Finalmente se volvió hacia Berenguela y dijo:
—Dueña, prepáralo todo para la marcha. Volvemos a Caspe.
—¿Y el rey, mi señora? —se extrañó la dama—. ¿No vais a esperar a hablar con él?
—Es una decisión de madre, no de reina. Prepáralo todo.
La reina parecía estar mirando una bola de cristal en la que se sucedían imágenes de lo que iba a ser su futuro. En ella podía verse sola con su hijo, sin ser esposa ni reina porque el matrimonio había sido anulado, pero sabiéndose madre de un rey al que, por amor a su hijo y a Aragón, y por lealtad a su sentido del deber, por haber nacido en Castilla, se entregaba hasta dedicar cada minuto de su vida. Veía en el futuro un retiro espiritual en el monasterio de Santa María la Real de Las Huelgas, una confiada espera hasta que llegara la hora de entregar su alma a Dios y una zozobra continua por conocer si su hijo corría algún peligro en las cruzadas contra el Islam o entre las celadas tendidas por sus nobles, hijas de la envidia, de la avaricia o de la traición. Miraba el horizonte como si fuera el mapa de su futuro y se le agitaban las sangres porque no veía en su geografía ni un instante de sosiego. A veces contemplaba en su visión el abrazo al príncipe y sentía el calor del afecto, pero de inmediato alguien o algo se lo arrebataba, y entonces a la serenidad le seguía la ansiedad, y al grito, la gruta, y desde su impotencia sólo se le ocurría llorar, aun sabiendo que nadie lo vería ni habría quien acudiera a secar sus lágrimas. La reina parecía verlo todo, allá en la línea que se dibujaba en el horizonte de su ventana y en el confín de su alma, y respirar se le hacía difícil. Pero había tomado la decisión de ser fuerte, de afrontar lo que el destino le deparase y de dedicar, mientras le dejaran, su vida al cuidado del príncipe. Por eso se pasó la mano por la frente, arrastró las malas ideas y se volvió hacia sus damas.

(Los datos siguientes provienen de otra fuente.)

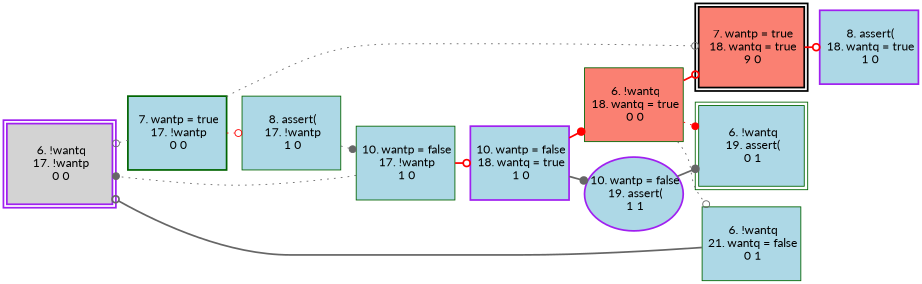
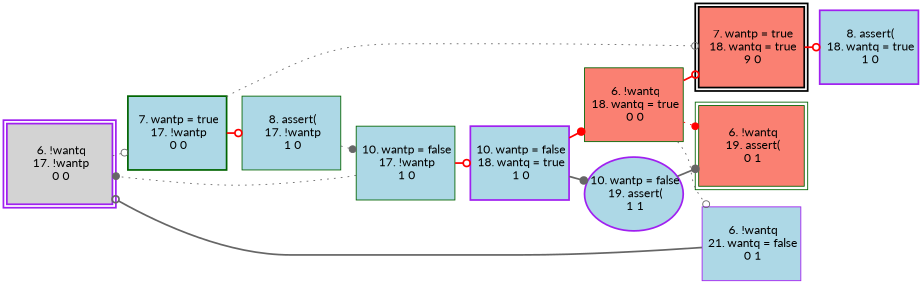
  digraph {
    fontname=Lato
    rankdir=LR
    ranksep=.25
    node [color=purple fillcolor=lightblue fixedsize=true fontname=Lato fontsize=14 shape=box style="bold,filled"]
    edge [arrowhead=odot color=gray40 fontname=Lato style=bold]
    n1 [fillcolor=lightgrey height=1.2 label=" 6. !wantq\n 17. !wantp\n 0 0\n" peripheries=2 width=1.6]
    n2 [color=darkgreen height=1.2 label=" 7. wantp = true\n 17. !wantp\n 0 0\n" width=1.6]
    n3 [color=darkgreen height=1.2 label=" 8. assert(\n 17. !wantp\n 1 0\n" style=filled width=1.6]
    n4 [color=black fillcolor=salmon height=1.2 label=" 7. wantp = true\n 18. wantq = true\n 9 0\n" peripheries=2 width=1.6]
    n5 [color=darkgreen height=1.2 label=" 10. wantp = false\n 17. !wantp\n 1 0\n" style=filled width=1.6]
    n6 [height=1.2 label=" 8. assert(\n 18. wantq = true\n 1 0\n" width=1.6]
    n7 [height=1.2 label=" 10. wantp = false\n 18. wantq = true\n 1 0\n" width=1.6]
    n8 [color=darkgreen fillcolor=salmon height=1.2 label=" 6. !wantq\n 18. wantq = true\n 0 0\n" style=filled width=1.6]
    n9 [height=1.2 label=" 10. wantp = false\n 19. assert(\n 1 1\n" shape=ellipse width=1.6]
-   n10 [color=darkgreen height=1.2 label=" 6. !wantq\n 19. assert(\n 0 1\n" peripheries=2 style=filled width=1.6]
-   n11 [color=darkgreen height=1.2 label=" 6. !wantq\n 21. wantq = false\n 0 1\n" style=filled width=1.6]
-   n2 -> n1 [style=dotted]
-   n2 -> n3 [color=red style=dotted]
+   n10 [color=darkgreen fillcolor=salmon height=1.2 label=" 6. !wantq\n 19. assert(\n 0 1\n" peripheries=2 style=filled width=1.6]
+   n11 [height=1.2 label=" 6. !wantq\n 21. wantq = false\n 0 1\n" style=filled width=1.6]
+   n1 -> n2 [style=dotted]
+   n2 -> n3 [color=red]
    n2 -> n4 [style=dotted]
    n3 -> n5 [arrowhead=dot style=dotted]
    n4 -> n6 [color=red]
    n5 -> n1 [arrowhead=dot style=dotted]
    n5 -> n7 [color=red]
    n7 -> n8 [arrowhead=dot color=red]
    n7 -> n9 [arrowhead=dot]
    n8 -> n4 [color=red]
    n8 -> n10 [arrowhead=dot color=red style=dotted]
    n8 -> n11 [style=dotted]
    n9 -> n10 [arrowhead=dot]
    n11 -> n1
  }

—Preparadlo todo, amigas mías. Y tú, Berenguela, ve en busca del rey, nuestro señor, y solicita audiencia en mi nombre.
—En seguida, mi señora.
—Ah, y comunica mi decisión a Violante y que se prepare también. Vuelve conmigo a Caspe.
La dueña se quedó inmóvil por un instante. Las otras damas interrumpieron lo que estaban haciendo y miraron también a la reina, que no alteró un músculo de la cara al comunicar la decisión. Se sintió confundida al observar los gestos de sorpresa que leyó en los ojos de sus sirvientas.